■ Exercise goal
Every entry below should be reproduced exactly; no picture is to be included.

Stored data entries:
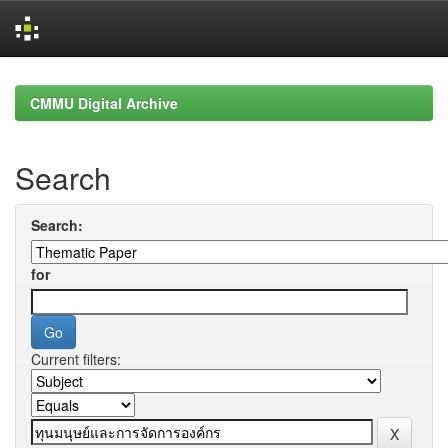
Skip
navigation
CMMU Digital Archive
Search
Search:
for
Current filters:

■ Output of the task
Skip
navigation
CMMU Digital Archive
Search
Search:
for
Current filters:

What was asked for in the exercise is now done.